House's DeLay Bonds With Israeli Hawks
JERUSALEM — He delivered his words with the rolling cadence of a tent revival. He slipped the West Bank's Ramallah into a string of cities that included Auschwitz, Pyongyang and Damascus. He invoked Moses and Anne Frank. He mixed Old Testament language into the American civics class lexicon of life, liberty and the pursuit of happiness.
"I come to you with a very simple message: Do not be afraid," House Majority Leader Tom DeLay (R-Texas) told a rapt crowd of Israeli lawmakers, yeshiva students and academics here Wednesday.
"We hear your voice call out in the desert, and we will never, ever leave your side."
They may be talking peace and Palestinian statehood in Washington, but DeLay is touring the Holy Land with a message for Israeli hawks: The war is not over, and the United States is Israel's brother in arms in a pitched battle against evil.
"Standing up for good against evil is very hard work -- it costs money and blood," DeLay told a thronged hall in the Israeli parliament building. "But we're willing to pay."
One of the most prominent leaders in the group of so-called Christian Zionists who have grown in power in the post-Sept. 11 Bush administration, DeLay is a longtime friend to Israel.

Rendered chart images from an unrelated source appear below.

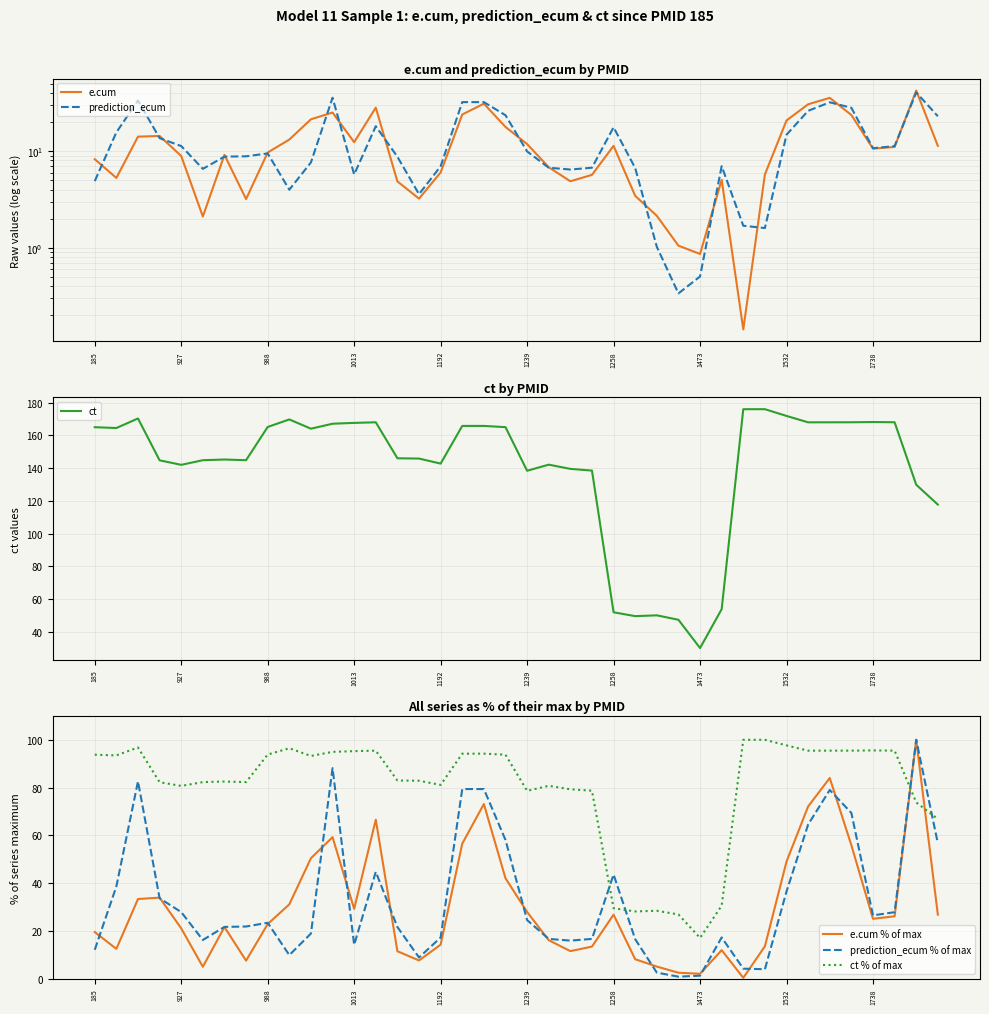

How many times do ct % of max and prediction_ecum % of max cross each other?

4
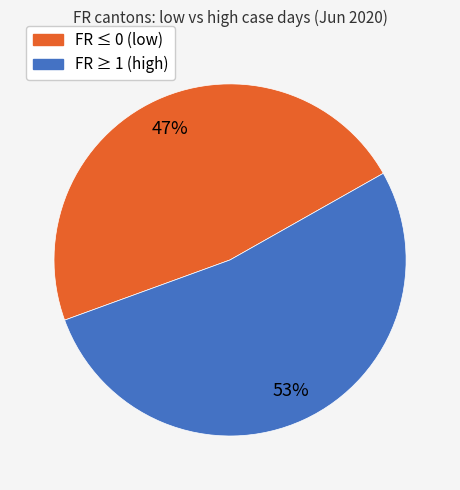

To the nearest percent, what is the average slice percentage?

50%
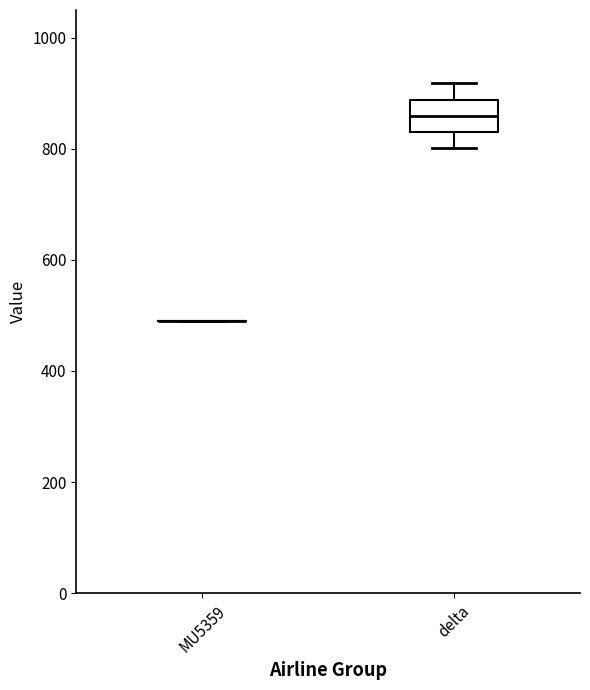

Which box is the tallest, from its lower edge to its upper edge?

delta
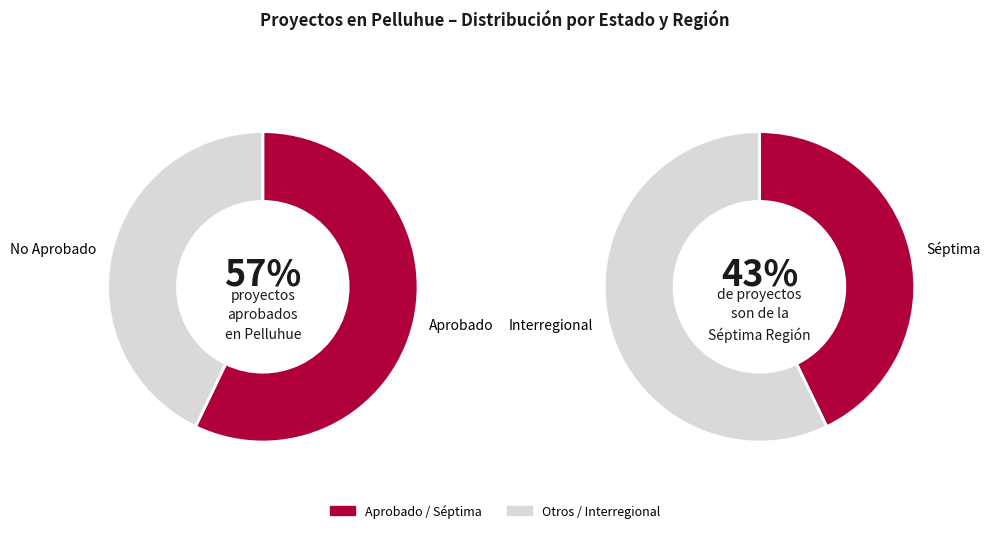

How many segments does this pie chart have?

2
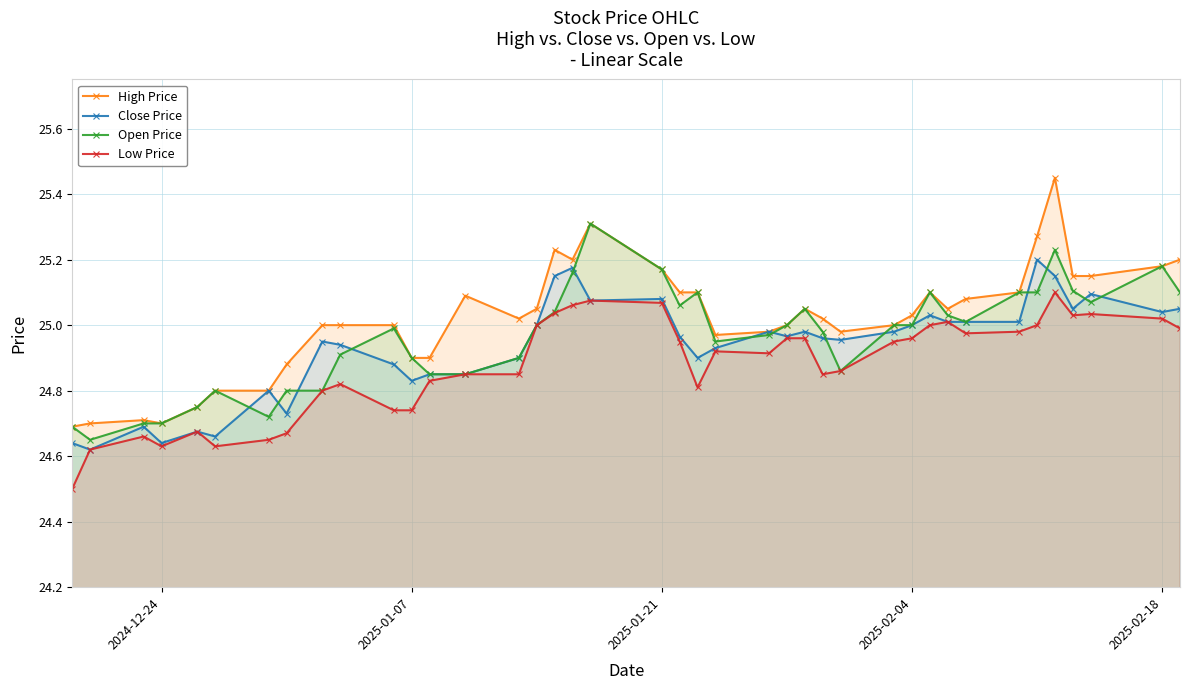

True or false: Low Price has more than 0 points higher than both neighbors.

True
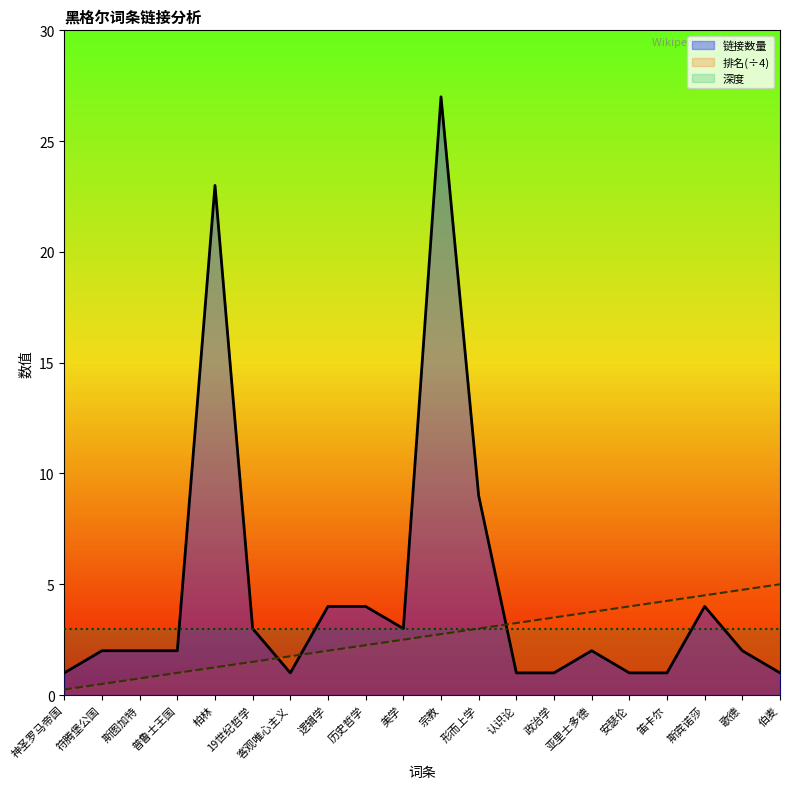

What position from the right is 伯麦?

1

But his conservative audience still had plenty of cause to be nervous.
The U.S.-backed "road map" to peace is inching along. President Bush is pushing for a Palestinian state and a halt to Jewish settlements in the Palestinian territories. Palestinian Authority Prime Minister Mahmoud Abbas was welcomed warmly at the White House last week.
All of this is anathema to many right-wing Jews -- and also to many Christian Zionists, whose reading of the Book of Revelation fires a fervent devotion to Israel and a discomfort with Muslim claims on the Holy Land.
Instead of discussing reconciliation and compromise, DeLay lingered on apocalyptic images of battle and strife.
"There is no middle ground, no moderate position worth taking," he said. "We fight humbly and proudly together
"Brothers and sisters of Israel, be not afraid. The American people stand with you, and so does our president."
"As I shook his hand, I told Tom DeLay that until I heard him speak, I thought I was farthest to the right in the Knesset," quipped Aryeh Eldad, a right-wing lawmaker from the National Union party.